Advanced Imaging Modalities: Techniques like Magnetic Resonance Imaging (MRI) derived Proton Density Fat Fraction (MRI-PDFF) and Magnetic Resonance Elastography (MRE) are being used in early-phase trials to accurately measure liver fat content and fibrosis stage. Sequential ultrasound molecular imaging (USMI) is also being explored for its potential in visualizing hepatic steatosis and inflammation non-invasively.
Algorithms Integrating Biomarkers: There's a growing focus on developing algorithms that combine various non-imaging and imaging biomarkers to improve diagnostic accuracy and enable earlier detection of NASH and its progression.

Therapeutic Pipeline: A Race for the First Approved Drug

Globally, and in India, there is a huge unmet need for approved drugs specifically for NASH. While lifestyle changes (diet and exercise) remain the cornerstone of management, pharmacological interventions are crucial for many patients, especially those with advanced fibrosis.

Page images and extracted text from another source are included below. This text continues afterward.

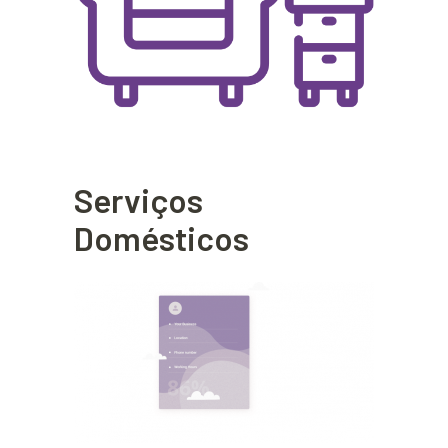
Serviços
Domésticos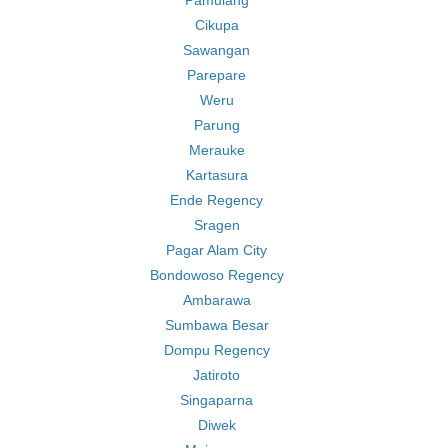
Pamulang
Cikupa
Sawangan
Parepare
Weru
Parung
Merauke
Kartasura
Ende Regency
Sragen
Pagar Alam City
Bondowoso Regency
Ambarawa
Sumbawa Besar
Dompu Regency
Jatiroto
Singaparna
Diwek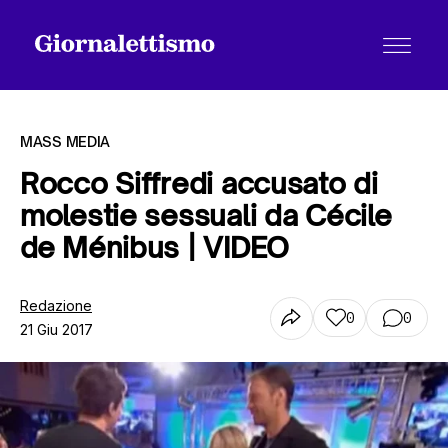
MASS MEDIA
Rocco Siffredi accusato di
molestie sessuali da Cécile
Tutti gli articoli
de Ménibus | VIDEO
Chi siamo
Redazione
0
0
21 Giu 2017
Contatti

Indian Innovation: India has been proactive in this space. In March 2020, India became the first country to approve Saroglitazar Mg (Lipaglyn), a dual peroxisome proliferator-activated receptor α/γ agonist, for NASH. Zydus Cadila, the developer, has reported positive results from clinical trials for Saroglitazar Magnesium in NAFLD and NASH patients.
Global Pipeline Activity: Many global pharmaceutical companies are engaged in a fierce race to develop the first globally approved drug for NASH. Companies like Madrigal Pharmaceuticals recently received FDA approval for Resmetirom (Rezdiffra) in the US, marking a significant milestone. Indian companies like Morepen Laboratories have secured regulatory clearance from CDSCO to conduct bioequivalence studies for Resmetirom tablets, signaling their early entry into this rapidly expanding therapeutic area.
Promising Drug Classes: The pipeline includes various drug classes targeting different aspects of NASH pathophysiology, such as FGF21 analogues (e.g., Efruxifermin), FXR agonists (e.g., Obeticholic Acid, though its approval in the US for NASH has been complex), GLP-1 receptor agonists (like Semaglutide), and others that aim to reduce inflammation, fibrosis, and metabolic dysfunction.

Challenges in Clinical Trials and Adoption

Despite the advancements, several challenges remain in India:

Under-recognition and Late Diagnosis: Many non-cirrhotic NASH patients are asymptomatic, and there are no established nationwide screening guidelines, leading to diagnoses often being incidental findings.
Patient Recruitment: Clinical trials for NASH in India face challenges related to patient recruitment and retention, partly due to the asymptomatic nature of the disease and reluctance for invasive biopsies.
Regulatory Consistency: While India has approved Saroglitazar Mg, harmonizing regulatory pathways with global standards for new NASH therapies is crucial for international collaboration and faster patient access.
Cost and Access: Once approved, the cost of novel NASH therapies could be a barrier to widespread adoption in a diverse market like India.

As awareness grows and the prevalence of NASH continues its upward trend, India's focus on both indigenous drug development and the adoption of cutting-edge non-invasive diagnostics will be vital in addressing this significant public health challenge and improving liver health outcomes across the nation.